In CrossFit, there are a ton of different types of the workout of the day, or the WOD – and they fall into a few main categories and combinations. In order to find your full fitness potential, you have to push yourself in the gym, no matter the type of workout.
The elements of a workout fall into three main categories and are combined to create a workout:
There are short and long workouts and everything in between. This refers to the time domain of the workout. We want athletes to have capacity in every time domain under the sun.
There are a number of different equipment pieces we can incorporate into a workout – from barbells to kettlebells and pull-up bars to rings, there is a wide variety of metal that we can throw into a workout!

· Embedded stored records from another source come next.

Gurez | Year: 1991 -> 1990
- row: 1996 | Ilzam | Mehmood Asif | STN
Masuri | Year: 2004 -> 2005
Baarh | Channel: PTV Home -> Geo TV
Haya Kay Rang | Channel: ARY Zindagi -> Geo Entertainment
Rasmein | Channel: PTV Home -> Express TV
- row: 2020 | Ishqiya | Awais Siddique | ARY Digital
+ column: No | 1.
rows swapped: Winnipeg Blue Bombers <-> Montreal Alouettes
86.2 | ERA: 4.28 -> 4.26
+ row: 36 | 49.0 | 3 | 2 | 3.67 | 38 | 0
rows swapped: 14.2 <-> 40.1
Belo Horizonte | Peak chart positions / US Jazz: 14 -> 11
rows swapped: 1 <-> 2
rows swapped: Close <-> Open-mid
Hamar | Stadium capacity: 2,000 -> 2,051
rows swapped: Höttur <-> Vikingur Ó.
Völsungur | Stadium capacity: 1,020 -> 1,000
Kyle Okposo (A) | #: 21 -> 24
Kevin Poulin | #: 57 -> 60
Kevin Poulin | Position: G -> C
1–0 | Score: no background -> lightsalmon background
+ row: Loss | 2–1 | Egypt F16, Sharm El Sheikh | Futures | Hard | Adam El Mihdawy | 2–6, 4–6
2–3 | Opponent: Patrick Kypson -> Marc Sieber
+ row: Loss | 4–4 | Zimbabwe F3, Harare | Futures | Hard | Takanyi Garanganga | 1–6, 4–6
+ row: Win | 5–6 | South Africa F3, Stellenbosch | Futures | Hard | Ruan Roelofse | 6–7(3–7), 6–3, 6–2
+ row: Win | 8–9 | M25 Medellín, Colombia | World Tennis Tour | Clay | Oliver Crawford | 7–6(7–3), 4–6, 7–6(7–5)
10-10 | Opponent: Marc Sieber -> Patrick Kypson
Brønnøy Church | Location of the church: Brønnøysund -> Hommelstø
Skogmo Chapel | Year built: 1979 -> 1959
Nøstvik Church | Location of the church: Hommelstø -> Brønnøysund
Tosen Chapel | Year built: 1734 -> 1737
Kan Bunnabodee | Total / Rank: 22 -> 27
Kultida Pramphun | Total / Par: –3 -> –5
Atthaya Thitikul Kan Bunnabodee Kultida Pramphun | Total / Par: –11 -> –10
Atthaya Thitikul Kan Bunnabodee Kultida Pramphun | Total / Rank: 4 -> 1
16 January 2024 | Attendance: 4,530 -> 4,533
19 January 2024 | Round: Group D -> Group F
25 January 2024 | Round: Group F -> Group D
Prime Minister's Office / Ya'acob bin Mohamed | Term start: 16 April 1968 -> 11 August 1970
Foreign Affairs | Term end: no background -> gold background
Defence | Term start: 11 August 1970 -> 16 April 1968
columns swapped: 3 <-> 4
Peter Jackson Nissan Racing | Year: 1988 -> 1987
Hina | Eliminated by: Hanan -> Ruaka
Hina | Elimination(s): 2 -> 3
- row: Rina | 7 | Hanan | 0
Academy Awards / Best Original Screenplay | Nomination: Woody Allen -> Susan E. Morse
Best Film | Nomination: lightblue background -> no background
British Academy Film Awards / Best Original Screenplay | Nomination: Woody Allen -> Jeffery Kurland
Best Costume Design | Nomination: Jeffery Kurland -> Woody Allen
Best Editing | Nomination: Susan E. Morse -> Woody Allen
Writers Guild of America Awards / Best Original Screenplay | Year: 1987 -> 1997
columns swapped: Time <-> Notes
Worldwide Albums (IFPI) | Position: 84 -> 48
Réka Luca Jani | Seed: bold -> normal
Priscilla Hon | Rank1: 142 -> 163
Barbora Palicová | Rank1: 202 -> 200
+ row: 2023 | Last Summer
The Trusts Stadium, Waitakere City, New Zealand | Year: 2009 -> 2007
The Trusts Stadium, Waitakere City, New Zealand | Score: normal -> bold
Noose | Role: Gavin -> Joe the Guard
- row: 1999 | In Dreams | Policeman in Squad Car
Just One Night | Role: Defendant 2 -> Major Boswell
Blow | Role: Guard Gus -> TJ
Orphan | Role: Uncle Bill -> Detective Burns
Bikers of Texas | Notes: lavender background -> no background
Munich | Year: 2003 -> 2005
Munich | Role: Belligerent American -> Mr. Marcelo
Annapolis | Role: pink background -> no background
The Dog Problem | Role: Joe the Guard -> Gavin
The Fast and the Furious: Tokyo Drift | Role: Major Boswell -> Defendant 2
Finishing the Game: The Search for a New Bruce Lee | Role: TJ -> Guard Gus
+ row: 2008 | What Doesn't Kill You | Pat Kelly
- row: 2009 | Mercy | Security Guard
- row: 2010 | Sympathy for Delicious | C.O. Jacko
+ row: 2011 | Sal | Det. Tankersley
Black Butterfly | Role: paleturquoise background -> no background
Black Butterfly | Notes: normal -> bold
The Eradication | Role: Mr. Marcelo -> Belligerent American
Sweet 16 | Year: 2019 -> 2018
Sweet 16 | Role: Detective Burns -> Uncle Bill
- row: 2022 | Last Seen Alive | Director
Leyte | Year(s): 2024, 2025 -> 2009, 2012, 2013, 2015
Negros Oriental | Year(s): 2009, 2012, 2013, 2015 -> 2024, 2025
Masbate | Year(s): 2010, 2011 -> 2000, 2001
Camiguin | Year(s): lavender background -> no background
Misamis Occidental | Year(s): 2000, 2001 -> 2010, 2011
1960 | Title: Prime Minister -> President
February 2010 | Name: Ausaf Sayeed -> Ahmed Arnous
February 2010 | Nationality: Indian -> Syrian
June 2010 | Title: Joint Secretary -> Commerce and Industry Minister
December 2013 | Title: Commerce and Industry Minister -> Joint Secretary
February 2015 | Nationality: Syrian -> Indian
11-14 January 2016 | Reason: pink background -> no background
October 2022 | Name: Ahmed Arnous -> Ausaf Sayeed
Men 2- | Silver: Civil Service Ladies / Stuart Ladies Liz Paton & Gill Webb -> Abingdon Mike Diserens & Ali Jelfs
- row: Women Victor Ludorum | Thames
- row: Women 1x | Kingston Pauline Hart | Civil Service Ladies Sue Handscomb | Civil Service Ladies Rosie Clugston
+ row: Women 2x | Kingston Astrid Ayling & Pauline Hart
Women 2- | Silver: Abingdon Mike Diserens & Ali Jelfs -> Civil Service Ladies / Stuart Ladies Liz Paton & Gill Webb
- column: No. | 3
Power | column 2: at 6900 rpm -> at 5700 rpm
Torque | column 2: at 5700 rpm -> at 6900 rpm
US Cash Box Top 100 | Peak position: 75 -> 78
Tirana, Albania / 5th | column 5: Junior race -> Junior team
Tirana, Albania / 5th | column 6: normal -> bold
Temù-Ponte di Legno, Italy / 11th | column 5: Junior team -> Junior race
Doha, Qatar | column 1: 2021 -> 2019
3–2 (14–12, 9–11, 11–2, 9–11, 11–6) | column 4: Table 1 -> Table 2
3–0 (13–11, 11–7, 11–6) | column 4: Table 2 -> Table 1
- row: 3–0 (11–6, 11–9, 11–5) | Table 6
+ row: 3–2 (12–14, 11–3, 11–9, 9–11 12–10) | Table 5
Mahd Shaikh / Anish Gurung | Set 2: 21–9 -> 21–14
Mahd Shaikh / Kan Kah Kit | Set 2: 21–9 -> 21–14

And there are many many different movements we incorporate that fall into three main categories – gymnastics movements (moving your bodyweight through time and space), weightlifting movements (moving your body plus an external load), and monostructural movements (your traditional “cardio” movements such as running, rowing, and double-unders).
After reading through these descriptions, there are probably one or two areas where you excel and get excited to complete and a few where you find it hard to get excited. That’s fair – but know that pushing yourself in the gym, no matter what the specific workout of the day is, allows athletes to take full advantage of our program.
For example, many athletes come to CrossFit having very little lifting experience. They may come to a back squat day but their effort across five sets is comfortable or perhaps they don’t put five more pounds on the bar when they could. This seems like a small detail but in a fitness program based on intensity, that amounts to a number of workouts that do not achieve the desired intensity level.
Extrapolate that over months and months and checking the box, rather than pushing yourself in the gym, leads to lowered results. You can’t just walk through the door and expect results, you have to push yourself.
Now, that then begs the question, well what about form and technique, and that right there provides the check point for how hard to push yourself. We don’t obtain more intensity at the expense of form.